His compositions are primarily orchestral and choral from what i can tell. He lived at around the same time as R. Strauss and Rachmaninoff. I find his Te Deum and the opera Die Vogel his best works. His Great Mass and the Prelude and Fugue for orchestra are great too. I'm currectly listening to to his other works, he seems to be great composer.


----------



## Art Rock

Excellent composer, also for songs and chamber music. I have these CD's, not a dud in them.

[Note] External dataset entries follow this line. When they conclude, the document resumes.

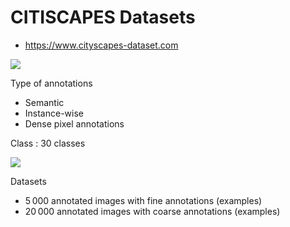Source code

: # CITISCAPES Datasets 

- https://www.cityscapes-dataset.com

![](https://www.cityscapes-dataset.com/wordpress/wp-content/uploads/2015/07/muenster00.png)



Type of annotations
- Semantic
- Instance-wise
- Dense pixel annotations


Class : 30 classes

![](https://i.imgur.com/Y9CYmin.png)

Datasets
- 5 000 annotated images with fine annotations (examples)
- 20 000 annotated images with coarse annotations (examples)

Sinfonia brevis, Symphonic variations etc (BBCCO, Wildner, Dutton)
Piano concerto, Scottish fantasy, Ariels Gesang (BBCCO, Wildner, Dutton)
Concerto for organ and boys choir, TAF, SV (MS, TK, Albrecht, Oehms)
Serenade, Fantastic appearances (RSOW, Russell Davies, CPO)
Serenade, Overture & Suites, Konzertstück (BBCCO, Wildner, Dutton)
Orchestral Songs 1 (SW, Albrecht, Farcas, Vogt, Folle, Oehms)
Orchestral Songs 2 (KB, Albrecht, Nylund, Kuehmeyer, Merbeth, Oehms)
Grosse Messe (KB, Wengle, Capriccio)
Te Deum (SRSO, Sjoberg, Jonsson, Honeck, Orfeo)
String quartets 1+2 (Auryn Quartett, CPO)
String quintet [with R Strauss - Metamorphosen for septet] (Gringolts Quartett, Hannsler)


----------



## MusicSybarite

Braunfels was a substantial composer indeed. I've listened to the Te Deum, Sinfonia brevis, Fantastic apparitions on Berlioz's themes, Ariels Gesang, Don Juan - Variations for orchestra, Schottische Fantasie, and the Symphonic variations on an old French song. All of them are great, above all the Fantastic apparitions on Berlioz's themes (a very muscular work), Te Deum (with many heavenly passages) and Sinfonia brevis (concise and strong). I own the Grosse Messe but it has many glitches in some movements. I verified the work on Spotify and it happens the same. Does someone else have the same problem with the Grosse Messe?


----------